• DOKUMENT:
Tierrechte
Ausgangslage
Während man dem Tierschutzgedanken ursprünglich nur deshalb einen Platz im Strafgesetz einräumte, weil Tierquälerei zur Verrohung führen und somit eine Gefahr für die Gesellschaft darstellen kann, hat sich im Laufe der Neuzeit das ethische Bewusstsein entwickelt, dass Tiere um ihrer selbst willen zu schützen sind. Ausfluss dieser Entwicklung sind die heutigen Tierschutzgesetze, die im Allgemeinen gewisse Interessen von Tieren schützen sollen. Die physische und psychische Integrität, die Würde sowie generell das Leben können Gegenstand solcher Interessen sein, die allerdings weitgehend durch die gesellschaftlich tolerierte Tiernutzung begrenzt sind. Darüber hinausgehend wird nun aber immer häufiger gefordert, dass Tieren eigene durchsetzbare Rechte zugestanden werden.

• AUFGABE A:
Fasse den Absatz im Text über Tierrechte, der mit „Während man dem Tierschutzgedanken“ beginnt, als Stichpunktliste zusammen und behalte dabei seine wesentlichen Aussagen bei.
• AUFGABE B:
Übersetze den folgenden Satz aus dem Text über Tierrechte ins Englische: „Ausfluss dieser Entwicklung sind die heutigen Tierschutzgesetze, die im Allgemeinen gewisse Interessen von Tieren schützen sollen.“
• AUFGABE C:
Schreibe den Text über Tierrechte im Anschluss an seinen letzten Satz weiter.

• DATENZEILEN:

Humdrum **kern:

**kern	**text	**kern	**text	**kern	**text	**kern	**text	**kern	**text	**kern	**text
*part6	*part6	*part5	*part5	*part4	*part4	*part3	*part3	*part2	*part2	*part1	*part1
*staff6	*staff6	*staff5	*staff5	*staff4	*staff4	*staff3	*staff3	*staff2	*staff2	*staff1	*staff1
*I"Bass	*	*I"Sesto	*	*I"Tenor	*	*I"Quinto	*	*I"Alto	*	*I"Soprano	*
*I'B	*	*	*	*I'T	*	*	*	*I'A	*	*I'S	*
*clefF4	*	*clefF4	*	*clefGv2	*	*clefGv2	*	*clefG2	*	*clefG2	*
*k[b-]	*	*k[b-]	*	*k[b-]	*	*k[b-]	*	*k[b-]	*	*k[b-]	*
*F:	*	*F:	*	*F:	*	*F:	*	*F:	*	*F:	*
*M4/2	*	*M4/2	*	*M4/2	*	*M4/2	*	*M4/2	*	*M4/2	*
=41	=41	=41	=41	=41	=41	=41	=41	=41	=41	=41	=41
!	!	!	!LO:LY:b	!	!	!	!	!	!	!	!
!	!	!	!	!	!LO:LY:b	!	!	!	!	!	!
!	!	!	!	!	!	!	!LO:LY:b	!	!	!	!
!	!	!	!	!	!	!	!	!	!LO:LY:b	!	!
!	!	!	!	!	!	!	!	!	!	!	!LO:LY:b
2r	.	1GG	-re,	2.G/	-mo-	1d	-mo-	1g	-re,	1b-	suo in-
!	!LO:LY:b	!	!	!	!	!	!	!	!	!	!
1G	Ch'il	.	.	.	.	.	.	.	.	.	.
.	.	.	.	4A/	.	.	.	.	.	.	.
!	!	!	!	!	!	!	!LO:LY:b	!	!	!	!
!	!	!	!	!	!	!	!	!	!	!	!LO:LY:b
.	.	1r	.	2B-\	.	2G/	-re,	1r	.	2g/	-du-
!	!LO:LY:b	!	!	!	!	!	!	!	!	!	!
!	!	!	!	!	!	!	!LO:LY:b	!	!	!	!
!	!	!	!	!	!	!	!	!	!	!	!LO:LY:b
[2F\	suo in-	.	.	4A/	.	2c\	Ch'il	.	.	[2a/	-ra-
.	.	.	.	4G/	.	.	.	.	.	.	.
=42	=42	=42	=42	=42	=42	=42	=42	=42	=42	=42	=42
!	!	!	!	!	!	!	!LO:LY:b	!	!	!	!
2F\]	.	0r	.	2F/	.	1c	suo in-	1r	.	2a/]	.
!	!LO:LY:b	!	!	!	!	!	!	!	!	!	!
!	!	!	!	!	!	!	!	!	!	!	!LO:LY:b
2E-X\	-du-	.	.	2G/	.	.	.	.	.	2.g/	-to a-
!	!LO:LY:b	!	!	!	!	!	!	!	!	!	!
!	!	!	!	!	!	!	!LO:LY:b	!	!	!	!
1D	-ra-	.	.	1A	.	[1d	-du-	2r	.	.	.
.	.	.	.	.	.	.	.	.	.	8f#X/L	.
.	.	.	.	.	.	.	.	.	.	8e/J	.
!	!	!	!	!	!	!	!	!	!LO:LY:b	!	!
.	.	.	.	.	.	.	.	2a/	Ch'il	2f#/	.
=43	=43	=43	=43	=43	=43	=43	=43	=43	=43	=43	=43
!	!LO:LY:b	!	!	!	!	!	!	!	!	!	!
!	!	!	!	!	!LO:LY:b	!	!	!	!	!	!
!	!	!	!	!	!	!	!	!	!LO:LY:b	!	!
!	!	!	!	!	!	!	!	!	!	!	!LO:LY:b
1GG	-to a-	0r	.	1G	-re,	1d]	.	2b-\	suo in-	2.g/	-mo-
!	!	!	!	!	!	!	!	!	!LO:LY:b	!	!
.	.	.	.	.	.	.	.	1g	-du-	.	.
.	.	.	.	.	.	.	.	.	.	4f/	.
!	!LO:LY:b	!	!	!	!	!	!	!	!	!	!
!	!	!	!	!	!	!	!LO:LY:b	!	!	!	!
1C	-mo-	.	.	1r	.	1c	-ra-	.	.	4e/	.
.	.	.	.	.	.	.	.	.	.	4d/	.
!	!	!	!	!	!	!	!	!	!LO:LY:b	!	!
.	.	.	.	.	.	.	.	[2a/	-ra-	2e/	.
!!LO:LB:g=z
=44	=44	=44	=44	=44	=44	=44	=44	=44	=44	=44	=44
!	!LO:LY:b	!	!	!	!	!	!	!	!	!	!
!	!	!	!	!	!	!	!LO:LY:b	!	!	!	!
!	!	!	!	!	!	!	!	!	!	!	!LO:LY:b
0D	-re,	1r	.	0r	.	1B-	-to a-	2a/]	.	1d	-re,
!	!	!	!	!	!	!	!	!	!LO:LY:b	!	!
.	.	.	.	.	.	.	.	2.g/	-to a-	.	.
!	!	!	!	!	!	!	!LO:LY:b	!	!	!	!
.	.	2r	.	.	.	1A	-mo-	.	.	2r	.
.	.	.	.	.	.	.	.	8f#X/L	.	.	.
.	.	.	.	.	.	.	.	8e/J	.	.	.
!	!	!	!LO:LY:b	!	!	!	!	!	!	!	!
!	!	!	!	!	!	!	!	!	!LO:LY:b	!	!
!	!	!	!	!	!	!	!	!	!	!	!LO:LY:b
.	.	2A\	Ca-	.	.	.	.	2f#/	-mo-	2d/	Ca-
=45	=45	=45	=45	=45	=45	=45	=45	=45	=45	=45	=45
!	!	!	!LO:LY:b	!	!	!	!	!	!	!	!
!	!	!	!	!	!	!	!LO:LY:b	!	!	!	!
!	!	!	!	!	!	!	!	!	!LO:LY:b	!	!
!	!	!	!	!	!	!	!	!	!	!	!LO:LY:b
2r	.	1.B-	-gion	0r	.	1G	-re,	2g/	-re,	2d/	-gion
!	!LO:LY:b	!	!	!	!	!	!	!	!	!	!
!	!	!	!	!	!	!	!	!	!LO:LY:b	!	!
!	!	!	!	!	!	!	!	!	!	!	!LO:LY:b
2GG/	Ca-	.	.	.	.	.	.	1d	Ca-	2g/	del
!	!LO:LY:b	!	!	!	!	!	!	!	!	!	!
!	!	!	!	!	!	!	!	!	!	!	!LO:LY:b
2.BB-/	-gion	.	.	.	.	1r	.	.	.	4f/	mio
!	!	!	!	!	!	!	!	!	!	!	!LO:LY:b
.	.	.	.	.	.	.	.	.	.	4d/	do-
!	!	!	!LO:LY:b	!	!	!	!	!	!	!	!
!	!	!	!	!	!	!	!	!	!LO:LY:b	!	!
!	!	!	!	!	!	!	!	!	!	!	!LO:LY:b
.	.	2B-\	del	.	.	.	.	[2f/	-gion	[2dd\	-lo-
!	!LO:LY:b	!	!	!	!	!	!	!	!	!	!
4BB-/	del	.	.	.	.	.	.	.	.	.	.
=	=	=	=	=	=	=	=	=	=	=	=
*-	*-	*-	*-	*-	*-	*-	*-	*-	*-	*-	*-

• ERWARTETE ANTWORT A:
- Ursprünglich fand der Tierschutz nur deshalb Eingang ins Strafgesetz, weil Tierquälerei zur Verrohung führen und damit die Gesellschaft gefährden kann.
- In der Neuzeit entstand das ethische Bewusstsein, dass Tiere um ihrer selbst willen zu schützen sind.
- Daraus gingen die heutigen Tierschutzgesetze hervor, die bestimmte Interessen von Tieren schützen sollen.
- Zu diesen Interessen können die physische und psychische Integrität, die Würde und das Leben gehören.
- Begrenzt werden sie weitgehend durch die gesellschaftlich tolerierte Tiernutzung.
- Immer häufiger wird gefordert, Tieren eigene durchsetzbare Rechte zuzugestehen.

• ERWARTETE ANTWORT B:
Today's animal protection laws, which are generally meant to protect certain interests of animals, are a result of this development.

• ERWARTETE ANTWORT C:
Das Schweizer Recht anerkennt zwar ausdrücklich, dass Tiere keine Sachen sind, und schützt überdies die Würde des Tieres sowohl auf Verfassungs- als auch auf Gesetzesstufe. Über eigentliche Rechte verfügen Tiere aber auch hierzulande nicht. Sie sind also nicht Träger eigener, juristisch durchsetzbarer Rechte und Pflichten. Diese sogenannte Rechtsfähigkeit kommt nach wie vor ausschliesslich Menschen und juristischen Personen wie Gesellschaften, Stiftungen oder Gemeinden zu. Tiere bleiben hingegen Vermögenswerte, die im Eigentum oder Besitz von Personen stehen können. Sie unterliegen daher auch weiterhin der Verfügungsmacht ihres Eigentümers und können somit beispielsweise auch nach wie vor verkauft oder verschenkt werden. Selbstverständlich hat der Eigentümer eines Tieres aber das Tierschutzrecht und andere zwingende Gesetzesvorschriften zu beachten.
Idealbild von Tier im Recht
Tiere sind Rechtssubjekte, die um ihrer selbst willen existieren und denen eigene Rechte auf Leben, physische und psychische Integrität sowie auf Achtung ihrer Würde zustehen. Menschliche Interessen (mit Ausnahme der Notwehr beziehungsweise des Notstands) rechtfertigen weder die Tötung von Tieren noch deren Nutzung, soweit sie ihren Bedürfnissen zuwiderläuft. Folgende Überlegungen führen zu diesem Schluss:
- Gleiches soll gemäss seiner Gleichheit gleich, Ungleiches gemäss seiner Ungleichheit ungleich bewertet und behandelt werden. Viele Bedürfnisse von Mensch und Tier sind vergleichbar, manche hingegen sind art- oder gar typenspezifisch. Eines haben sie jedoch in der Regel gemeinsam: das Streben nach Leben und Unversehrtheit. Es ist daher nicht einsehbar, weshalb Tieren gewisse Grundrechte, etwa auf Leben, auf Unversehrtheit oder auf die Achtung ihrer Würde vorenthalten werden sollen, während Menschen solche Rechte zugestanden werden.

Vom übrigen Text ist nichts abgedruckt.